DCMS also acknowledges another difficulty: a handset would lose its weaker 3G or 4G signal after it glommed onto a stronger 2G signal. The user would lose their data connection – which is perhaps not what they wanted to happen.
Well-heeled rural communities vigorously fight the installation of equipment that improves their mobile communications – then complain that their mobile coverage is inadequate.
Perhaps it’s no coincidence that Prime Minister Cameron has a home in the Cotswolds – as Reg readers point out, Oxfordshire NIMBYs have been successful in ensuring coverage resembles a former Eastern European Soviet satellite. Do you want decent mobile coverage or do you want a village untainted by modern transmission equipment? Pick one of two.”

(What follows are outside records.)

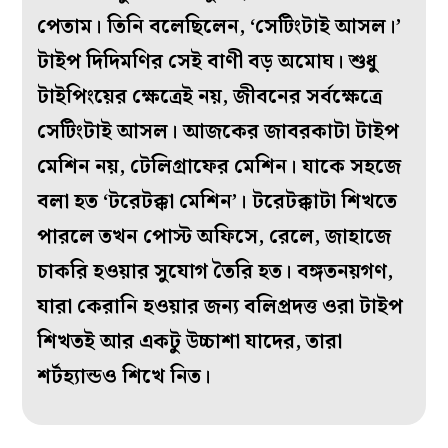
পেতাম। তিনি বলেছিলেন, ‘সেটিংটাই আসল।’
টাইপ দিদিমণির সেই বাণী বড় অমোঘ। শুধু
টাইপিংয়ের ক্ষেত্রেই নয়, জীবনের সর্বক্ষেত্রে
সেটিংটাই আসল। আজকের জাবরকাটা টাইপ
মেশিন নয়, টেলিগ্রাফের মেশিন। যাকে সহজে
বলা হত ‘টরেটক্কা মেশিন’। টরেটক্কাটা শিখতে
পারলে তখন পোস্ট অফিসে, রেলে, জাহাজে
চাকরি হওয়ার সুযোগ তৈরি হত। বঙ্গতনয়গণ,
যারা কেরানি হওয়ার জন‌্য বলিপ্রদত্ত ওরা টাইপ
শিখতই আর একটু উচ্চাশা যাদের, তারা
শর্টহ‌্যান্ডও শিখে নিত।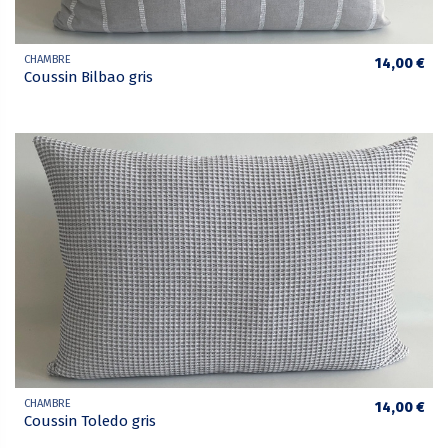
CHAMBRE
14,00 €
Coussin Bilbao gris
CHAMBRE
14,00 €
Coussin Toledo gris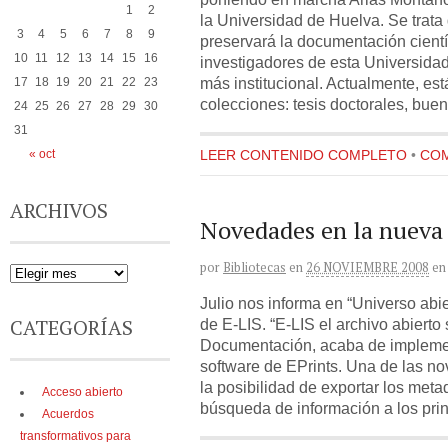
1
2
la Universidad de Huelva. Se trata 
3
4
5
6
7
8
9
preservará la documentación cientí
10
11
12
13
14
15
16
investigadores de esta Universida
más institucional. Actualmente, est
17
18
19
20
21
22
23
colecciones: tesis doctorales, bue
24
25
26
27
28
29
30
31
« oct
LEER CONTENIDO COMPLETO
•
COM
ARCHIVOS
Novedades en la nueva 
por
Bibliotecas
en
26 NOVIEMBRE 2008
en
Julio nos informa en “Universo abie
CATEGORÍAS
de E-LIS. “E-LIS el archivo abierto
Documentación, acaba de implemen
software de EPrints. Una de las 
la posibilidad de exportar los meta
Acceso abierto
búsqueda de información a los prin
Acuerdos
transformativos para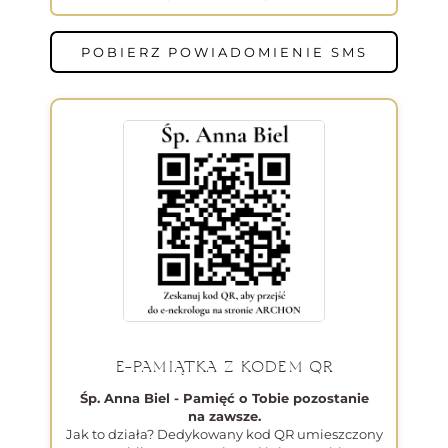
POBIERZ POWIADOMIENIE SMS
E-PAMIĄTKA Z KODEM QR
Śp. Anna Biel - Pamięć o Tobie pozostanie
na zawsze.
Jak to działa? Dedykowany kod QR umieszczony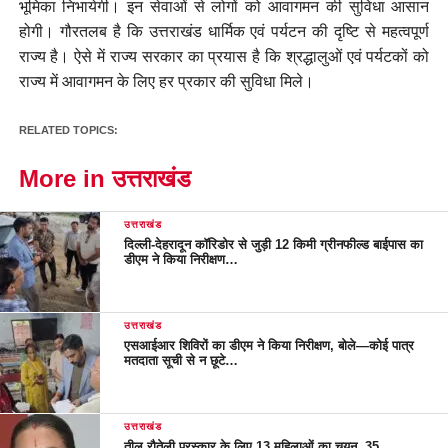
भूमिका निभायेगी। इन सेवाओं से लोगों को आवागमन की सुविधा आसान
होगी। गौरतलब है कि उत्तराखंड धार्मिक एवं पर्यटन की दृष्टि से महत्वपूर्ण
राज्य है। ऐसे में राज्य सरकार का प्रयास है कि श्रद्धालुओं एवं पर्यटकों को
राज्य में आवागमन के लिए हर प्रकार की सुविधा मिले।
RELATED TOPICS:
More in उत्तराखंड
उत्तराखंड
दिल्ली-देहरादून कॉरिडोर से जुड़ी 12 किमी ग्रीनफील्ड बाईपास का
डीएम ने किया निरीक्षण…
उत्तराखंड
एसआईआर शिविरों का डीएम ने किया निरीक्षण, बोले—कोई पात्र
मतदाता सूची से न छूटे…
उत्तराखंड
तीलू रौतेली पुरस्कार के लिए 13 महिलाओं का चयन, 35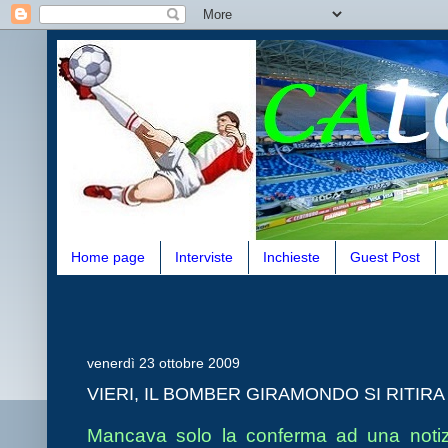
Home page
Interviste
Inchieste
Guest Post
venerdì 23 ottobre 2009
VIERI, IL BOMBER GIRAMONDO SI RITIRA
Mancava solo la conferma ad una notizia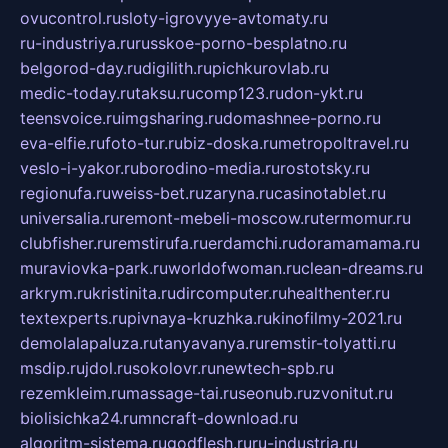
ovucontrol.ru
sloty-igrovyye-avtomaty.ru
ru-industriya.ru
russkoe-porno-besplatno.ru
belgorod-day.ru
digilith.ru
pichkurovlab.ru
medic-today.ru
taksu.ru
comp123.ru
don-ykt.ru
teensvoice.ru
imgsharing.ru
domashnee-porno.ru
eva-elfie.ru
foto-tur.ru
biz-doska.ru
metropoltravel.ru
veslo-i-yakor.ru
borodino-media.ru
rostotsky.ru
regionufa.ru
weiss-bet.ru
zaryna.ru
casinotablet.ru
universalia.ru
remont-mebeli-moscow.ru
termomur.ru
clubfisher.ru
remstirufa.ru
erdamchi.ru
doramamama.ru
muraviovka-park.ru
worldofwoman.ru
clean-dreams.ru
arkrym.ru
kristinita.ru
dircomputer.ru
healthenter.ru
textexperts.ru
pivnaya-kruzhka.ru
kinofilmy-2021.ru
demolalapaluza.ru
tanyavanya.ru
remstir-tolyatti.ru
msdip.ru
jdol.ru
sokolovr.ru
newtech-spb.ru
rezemkleim.ru
massage-tai.ru
seonub.ru
zvonitut.ru
biolisichka24.ru
mncraft-download.ru
algoritm-sistema.ru
godflesh.ru
ru-industria.ru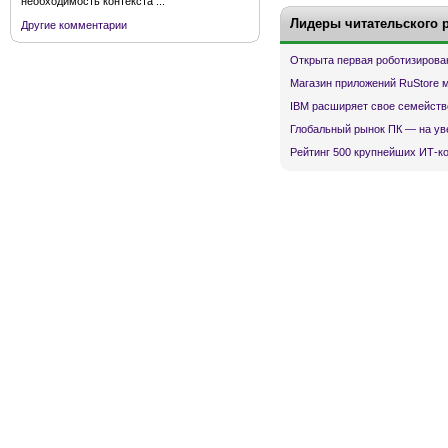
необходимость контекста ...
Лидеры читательского 
Другие комментарии
Открыта первая роботизирова
Магазин приложений RuStore 
IBM расширяет свое семейств
Глобальный рынок ПК — на ув
Рейтинг 500 крупнейших ИТ-к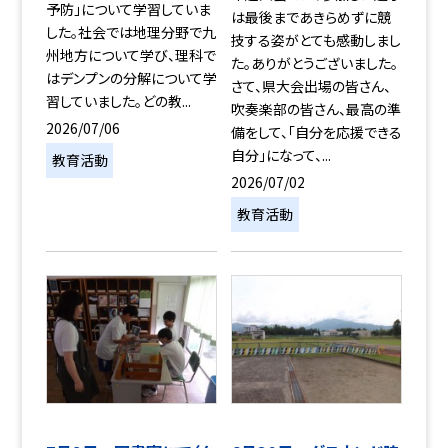
予防」について学習していま
は最後まであきらめずに競
した。社会では地理分野で九
技する姿がとても感動しまし
州地方について学び、理科で
た。ありがとうございました。
はデンプンの分解について学
さて、県大会出場の皆さん、
習していました。どの教...
吹奏楽部の皆さん、最高の準
2026/07/06
備をして、「自分を応援できる
自分」になって、...
教育活動
2026/07/02
教育活動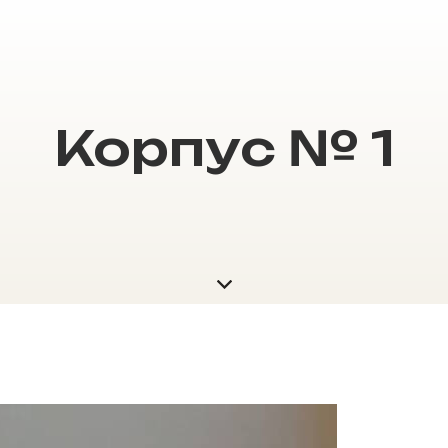
Корпус № 1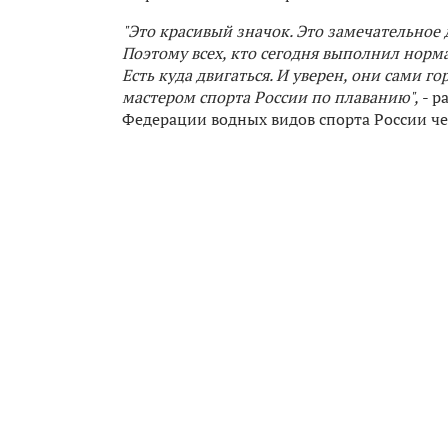
"Это красивый значок. Это замечательное 
Поэтому всех, кто сегодня выполнил норма
Есть куда двигаться. И уверен, они сами 
мастером спорта России по плаванию",
- р
Федерации водных видов спорта России 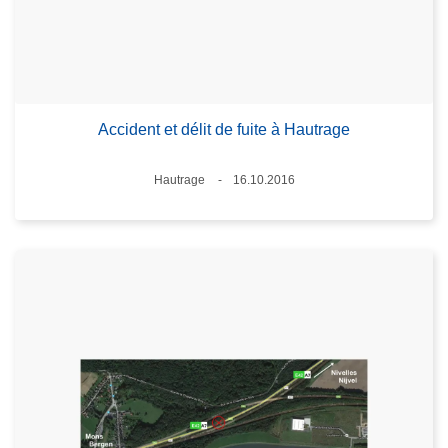
Accident et délit de fuite à Hautrage
Lieux
Hautrage
16.10.2016
Date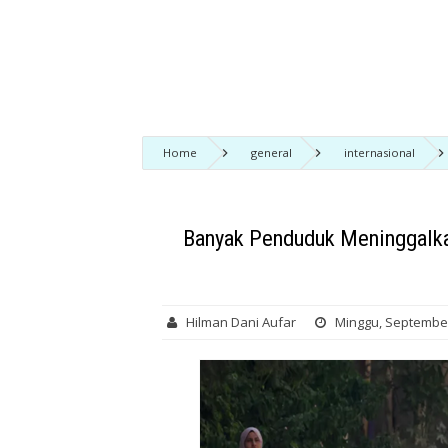
Home
general
internasional
Operasi Israel di Tepi Barat
Banyak Penduduk Meninggalka
Hilman Dani Aufar
Minggu, September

“As for national roaming, the Ministry of Fun does acknowledge the difficulties. It cites the 2010 Ofcom paper, which says that seamless national roaming – where your call is handed over from (say) Vodafone to EE as you move along – is complex and expensive to implement, and reduces operator differentiation. It also hammers battery life, with the handset constantly looking for a better signal across any network it can find. That means a (roughly) tenfold increase in power consumption required for radio operators. (Note that this is only part of the overall power drain of a handset – displays and background data processing also consumer power – but it’s not a trivial part).
DCMS also acknowledges another difficulty: a handset would lose its weaker 3G or 4G signal after it glommed onto a stronger 2G signal. The user would lose their data connection – which is perhaps not what they wanted to happen.
Well-heeled rural communities vigorously fight the installation of equipment that improves their mobile communications – then complain that their mobile coverage is inadequate.
Perhaps it’s no coincidence that Prime Minister Cameron has a home in the Cotswolds – as Reg readers point out, Oxfordshire NIMBYs have been successful in ensuring coverage resembles a former Eastern European Soviet satellite. Do you want decent mobile coverage or do you want a village untainted by modern transmission equipment? Pick one of two.”
http://www.theregister.co.uk/2014/11..._21st_century/




Its a costly and onerous process to get a single mast up.